# Work task
If an entry holds a picture, leave that picture out; copy everything else exactly.

---------- Provided data

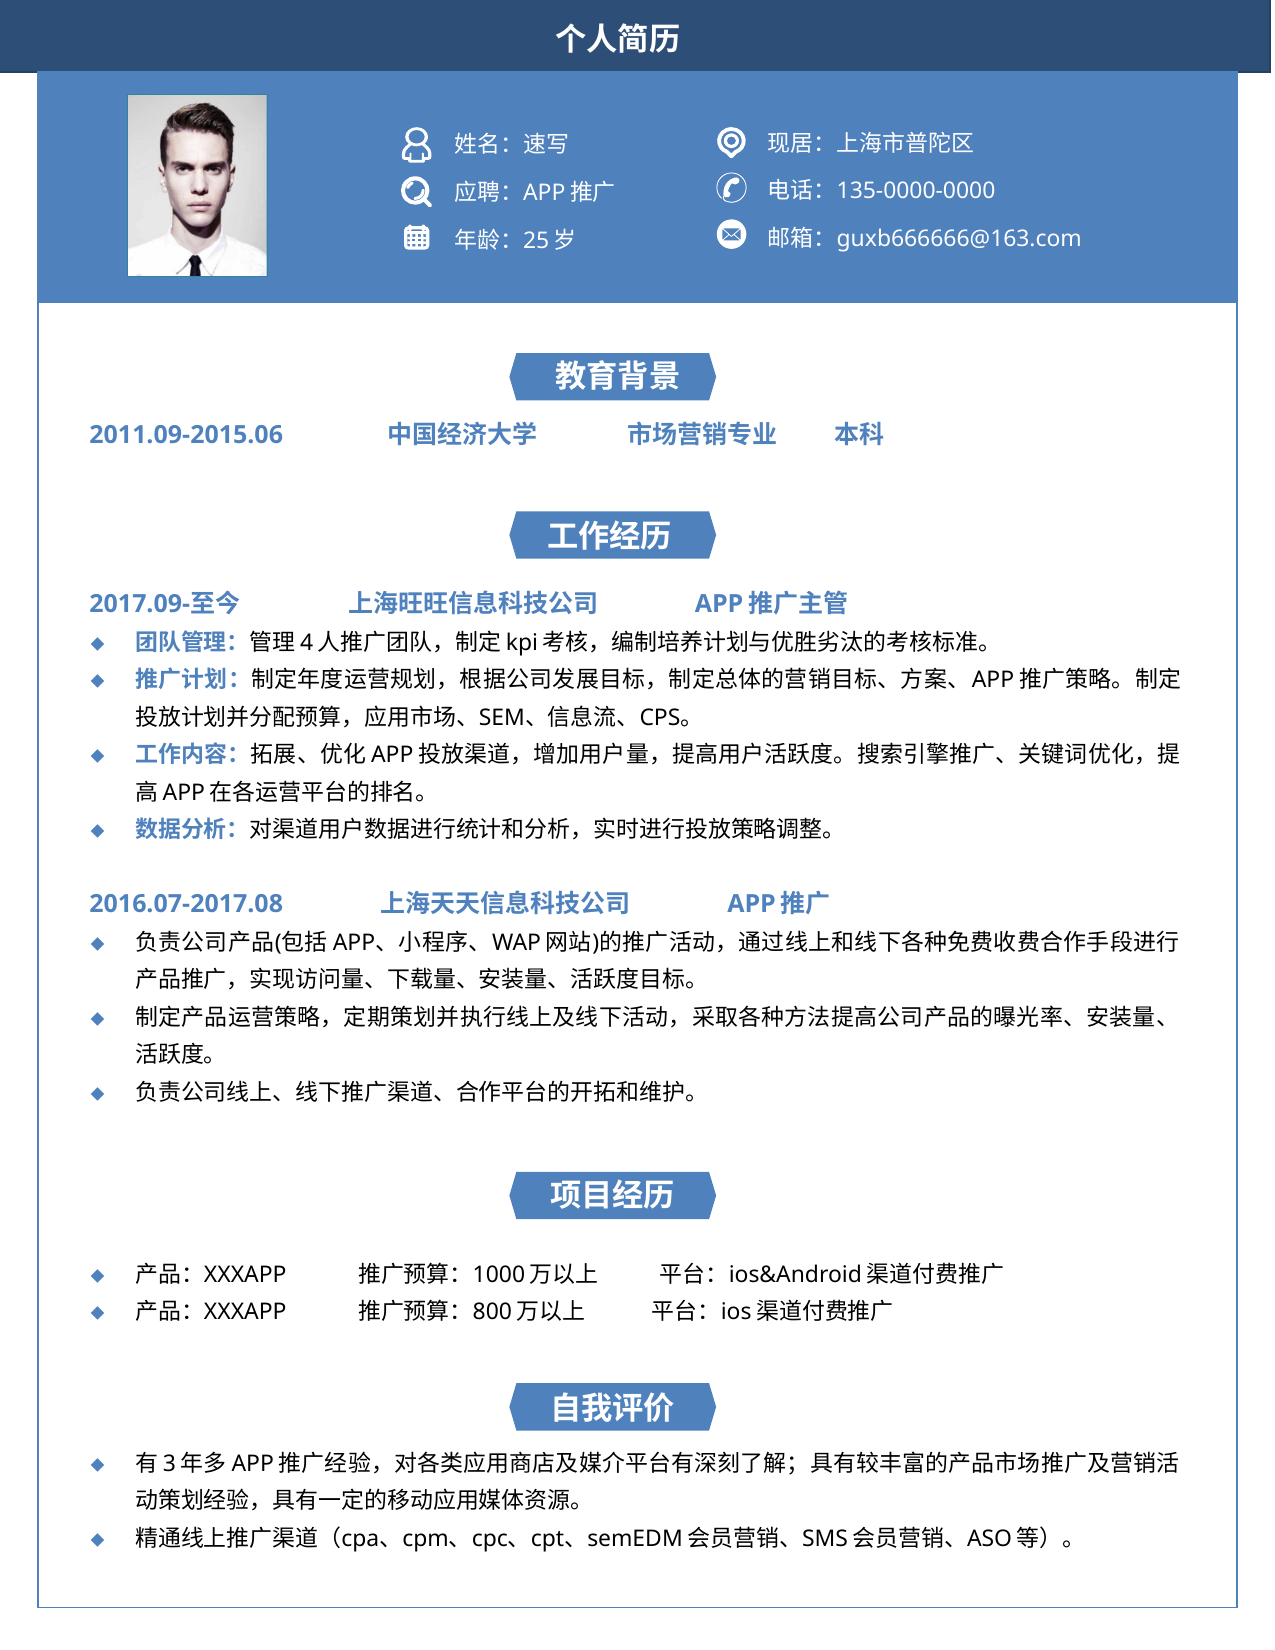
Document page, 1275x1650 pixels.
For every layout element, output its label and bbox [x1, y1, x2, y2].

picture [128, 95, 267, 276]
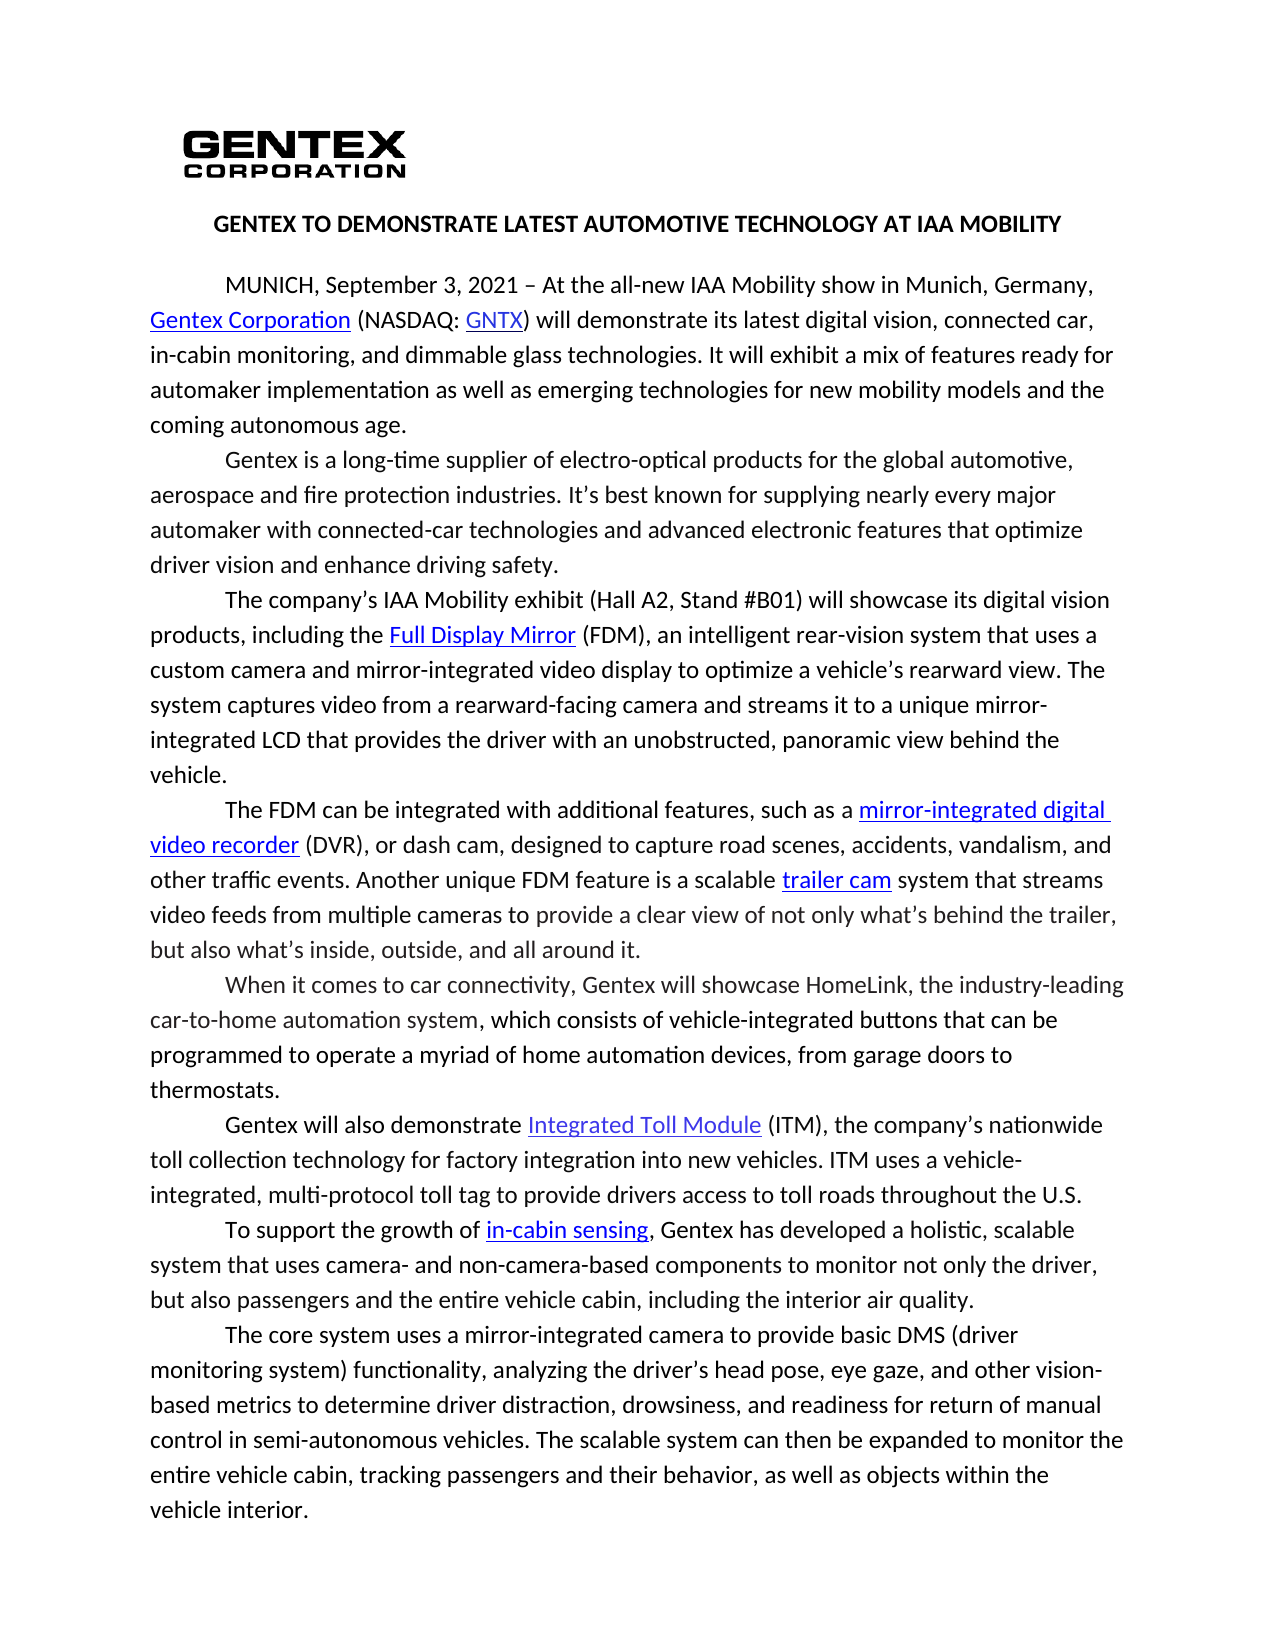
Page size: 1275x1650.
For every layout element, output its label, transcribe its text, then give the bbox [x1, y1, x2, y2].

text The company’s IAA Mobility exhibit (Hall A2, Stand #B01) will showcase its digital vision products, including the Full Display Mirror (FDM), an intelligent rear-vision system that uses a custom camera and mirror-integrated video display to optimize a vehicle’s rearward view. The system captures video from a rearward-facing camera and streams it to a unique mirror-integrated LCD that provides the driver with an unobstructed, panoramic view behind the vehicle. [150, 585, 1125, 790]
text When it comes to car connectivity, Gentex will showcase HomeLink, the industry-leading car-to-home automation system, which consists of vehicle-integrated buttons that can be programmed to operate a myriad of home automation devices, from garage doors to thermostats. [150, 970, 1125, 1105]
text GENTEX TO DEMONSTRATE LATEST AUTOMOTIVE TECHNOLOGY AT IAA MOBILITY [150, 209, 1125, 239]
text The core system uses a mirror-integrated camera to provide basic DMS (driver monitoring system) functionality, analyzing the driver’s head pose, eye gaze, and other vision-based metrics to determine driver distraction, drowsiness, and readiness for return of manual control in semi-autonomous vehicles. The scalable system can then be expanded to monitor the entire vehicle cabin, tracking passengers and their behavior, as well as objects within the vehicle interior. [150, 1320, 1125, 1525]
text MUNICH, September 3, 2021 – At the all-new IAA Mobility show in Munich, Germany, Gentex Corporation (NASDAQ: GNTX) will demonstrate its latest digital vision, connected car, in-cabin monitoring, and dimmable glass technologies. It will exhibit a mix of features ready for automaker implementation as well as emerging technologies for new mobility models and the coming autonomous age. [150, 270, 1125, 440]
picture [150, 99, 439, 209]
text To support the growth of in-cabin sensing, Gentex has developed a holistic, scalable system that uses camera- and non-camera-based components to monitor not only the driver, but also passengers and the entire vehicle cabin, including the interior air quality. [150, 1215, 1125, 1315]
text Gentex will also demonstrate Integrated Toll Module (ITM), the company’s nationwide toll collection technology for factory integration into new vehicles. ITM uses a vehicle-integrated, multi-protocol toll tag to provide drivers access to toll roads throughout the U.S. [150, 1110, 1125, 1210]
text Gentex is a long-time supplier of electro-optical products for the global automotive, aerospace and fire protection industries. It’s best known for supplying nearly every major automaker with connected-car technologies and advanced electronic features that optimize driver vision and enhance driving safety. [150, 445, 1125, 580]
text The FDM can be integrated with additional features, such as a mirror-integrated digital video recorder (DVR), or dash cam, designed to capture road scenes, accidents, vandalism, and other traffic events. Another unique FDM feature is a scalable trailer cam system that streams video feeds from multiple cameras to provide a clear view of not only what’s behind the trailer, but also what’s inside, outside, and all around it. [150, 795, 1125, 965]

--------------------

# Task response
Document page, 1275x1650 pixels.
For every layout element, output its label and bbox [x1, y1, x2, y2].

picture [128, 95, 267, 276]
Page size: 1275x1650.
For every layout element, output its label, transcribe its text, then give the bbox [x1, y1, x2, y2].

text The company’s IAA Mobility exhibit (Hall A2, Stand #B01) will showcase its digital vision products, including the Full Display Mirror (FDM), an intelligent rear-vision system that uses a custom camera and mirror-integrated video display to optimize a vehicle’s rearward view. The system captures video from a rearward-facing camera and streams it to a unique mirror-integrated LCD that provides the driver with an unobstructed, panoramic view behind the vehicle. [150, 585, 1125, 790]
text When it comes to car connectivity, Gentex will showcase HomeLink, the industry-leading car-to-home automation system, which consists of vehicle-integrated buttons that can be programmed to operate a myriad of home automation devices, from garage doors to thermostats. [150, 970, 1125, 1105]
text GENTEX TO DEMONSTRATE LATEST AUTOMOTIVE TECHNOLOGY AT IAA MOBILITY [150, 209, 1125, 239]
text The core system uses a mirror-integrated camera to provide basic DMS (driver monitoring system) functionality, analyzing the driver’s head pose, eye gaze, and other vision-based metrics to determine driver distraction, drowsiness, and readiness for return of manual control in semi-autonomous vehicles. The scalable system can then be expanded to monitor the entire vehicle cabin, tracking passengers and their behavior, as well as objects within the vehicle interior. [150, 1320, 1125, 1525]
text MUNICH, September 3, 2021 – At the all-new IAA Mobility show in Munich, Germany, Gentex Corporation (NASDAQ: GNTX) will demonstrate its latest digital vision, connected car, in-cabin monitoring, and dimmable glass technologies. It will exhibit a mix of features ready for automaker implementation as well as emerging technologies for new mobility models and the coming autonomous age. [150, 270, 1125, 440]
picture [150, 99, 439, 209]
text To support the growth of in-cabin sensing, Gentex has developed a holistic, scalable system that uses camera- and non-camera-based components to monitor not only the driver, but also passengers and the entire vehicle cabin, including the interior air quality. [150, 1215, 1125, 1315]
text Gentex will also demonstrate Integrated Toll Module (ITM), the company’s nationwide toll collection technology for factory integration into new vehicles. ITM uses a vehicle-integrated, multi-protocol toll tag to provide drivers access to toll roads throughout the U.S. [150, 1110, 1125, 1210]
text Gentex is a long-time supplier of electro-optical products for the global automotive, aerospace and fire protection industries. It’s best known for supplying nearly every major automaker with connected-car technologies and advanced electronic features that optimize driver vision and enhance driving safety. [150, 445, 1125, 580]
text The FDM can be integrated with additional features, such as a mirror-integrated digital video recorder (DVR), or dash cam, designed to capture road scenes, accidents, vandalism, and other traffic events. Another unique FDM feature is a scalable trailer cam system that streams video feeds from multiple cameras to provide a clear view of not only what’s behind the trailer, but also what’s inside, outside, and all around it. [150, 795, 1125, 965]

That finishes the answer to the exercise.